Rodrigo Fresán was born dead, clinically dead, so finding him in the Giardinetto bar almost 60 years later is confirming the strength of life and the stubbornness of the human being to get ahead.

Fresán always wanted to be a writer and when he was kidnapped as a child in his native Argentina, he knew, somehow, that one day he would write that story. That’s where it all started, the big bang of his literary universe, the space of spectral realities. His truth escapes the corset of time and lodges in the mind, the subjectivity that makes us thinking people.

We talked over a whiskey in between and Fresán’s head was heavy. He weighed so much on her that she had to hold it with her hands. His hands and forearms were scaffolding for a swinging head, as round and bald as an ecclesiastical dome.

As he spoke, Fresán inquired into the topics that have always attracted him: the past, culture, the parent-child relationship and the limits of reality, which in his opinion are more elastic than those of fiction.

Barcelona has been his city for years and he finds it “quite perfect for a writer” because he has a discreet and orderly social life. It is easy to isolate and relate.
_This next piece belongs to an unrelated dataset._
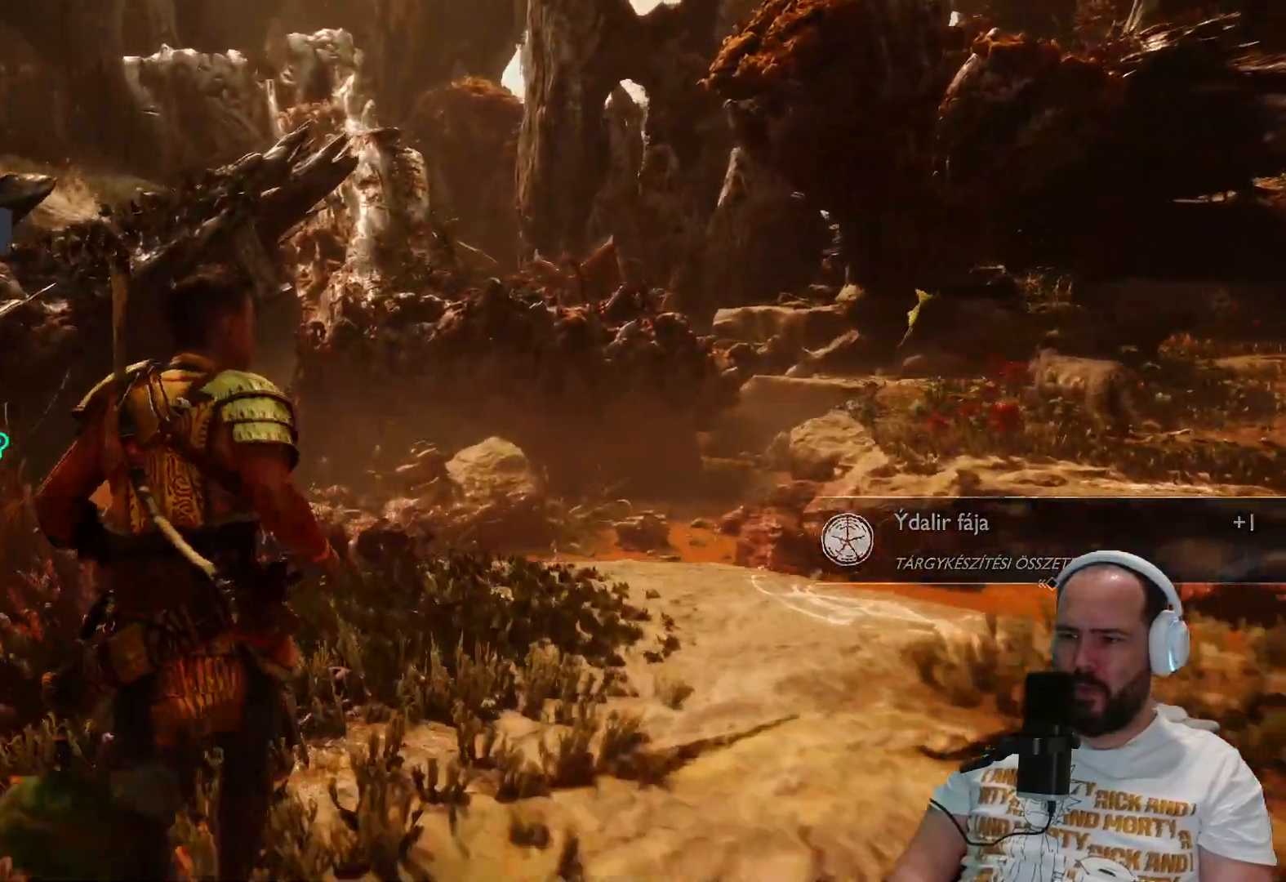
{"dt_ms": 500, "buttons": [], "left_stick": "up", "right_stick": "center", "events": [[17, "left_stick", "up"], [17, "right_stick", "right"], [317, "L3", "down"], [367, "right_stick", "center"], [400, "L3", "up"]]}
There are no stridencies.

A great defender of style and a great detractor of non-rhyming poetry, that is, of prose in verse, Fresán writes very quickly but only with one finger. He goes too fast. His output is prolific and heartfelt.

Sincerity is not always expected of a writer. Invention justifies everything. But Fresán does not have the fold of success. He writes what he needs to write to disclose a mental universe that he shows us as a living and expansive organism.

Nabokov is as important to him as Vonnegut. Science fiction is not a genre apart from great literature. What’s more, it’s not even appropriate to talk about genres. Everything mixes and everything makes sense if the writer is able to give it to him. “River Plate literature -says he- is the only one in the world where all of his totemic writers touched on science fiction”.

It would be good to investigate why. We would find the secret keys that order his books.